[DOCUMENT TEXT]
In rOpenSci - as in presumably most open source projects - we want the entire project to be sustainable, but also each individual software project to be sustainable.

A big part of each software project (aka R package in this case) being sustainable is the people making it, particularly whether:

  • how many contributors a project has, and
  • how contributions are spread across contibutors

There are discussions going on about how to increase contributors to any given project. But the first thing to do is to do an assesment of where you’re at. One way to do that is visualization.

We can look at a sort of proxy of contributions, git commits, to get at this. This isn’t perfect because everyone differs in their “commit style”, where some make a lot of changes in a single commit, while others spread changes across commits. (one could look at additions/deletions of actual code for example)

Source records
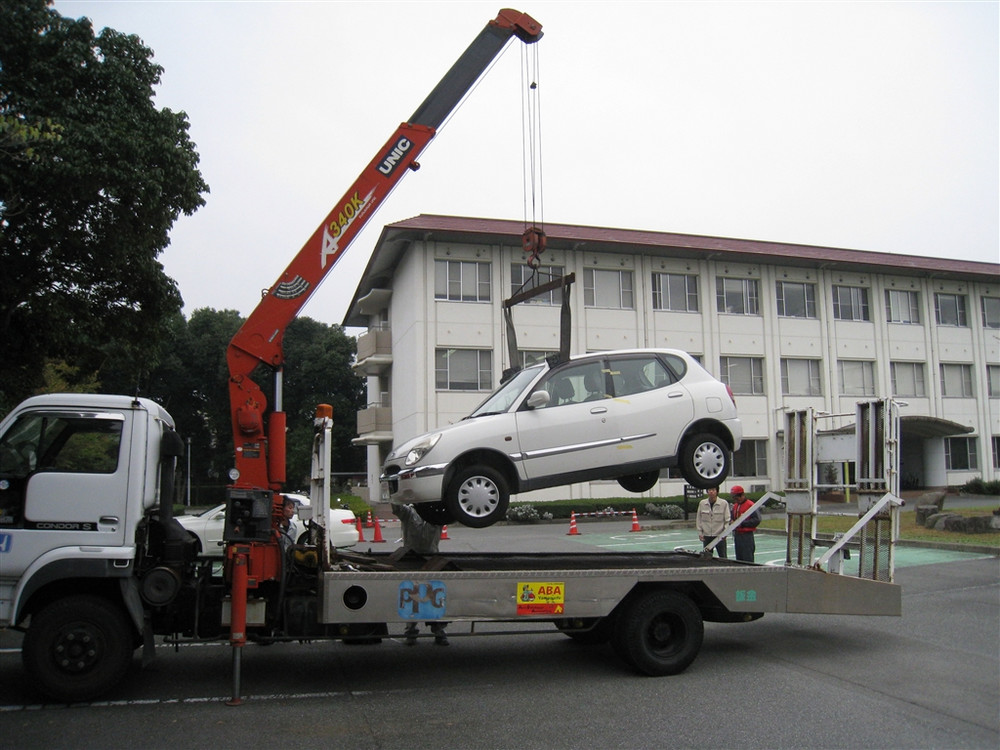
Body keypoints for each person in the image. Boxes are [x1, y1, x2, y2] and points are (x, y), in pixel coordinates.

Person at [392, 503, 449, 645]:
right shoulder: (409, 512)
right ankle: (411, 631)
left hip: (432, 560)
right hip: (412, 560)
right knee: (412, 597)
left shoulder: (437, 514)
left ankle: (438, 630)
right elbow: (396, 507)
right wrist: (397, 486)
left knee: (435, 596)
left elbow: (451, 513)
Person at [696, 486, 729, 558]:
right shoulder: (702, 503)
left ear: (717, 491)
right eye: (709, 490)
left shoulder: (724, 503)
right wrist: (700, 533)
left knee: (723, 557)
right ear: (707, 491)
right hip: (707, 535)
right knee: (707, 557)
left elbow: (727, 520)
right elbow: (699, 519)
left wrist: (725, 533)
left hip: (719, 536)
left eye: (713, 490)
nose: (711, 492)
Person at [729, 485, 760, 563]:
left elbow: (757, 520)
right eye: (734, 498)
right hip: (737, 535)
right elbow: (732, 517)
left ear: (742, 495)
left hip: (747, 536)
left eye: (736, 498)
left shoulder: (750, 505)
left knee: (748, 558)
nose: (735, 500)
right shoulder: (736, 506)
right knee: (739, 558)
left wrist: (742, 524)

[TASK DESCRIPTION]
In the text on rOpenSci package sustainability, what is used as a proxy for contributions?

[ANSWER BOX]
Git commits.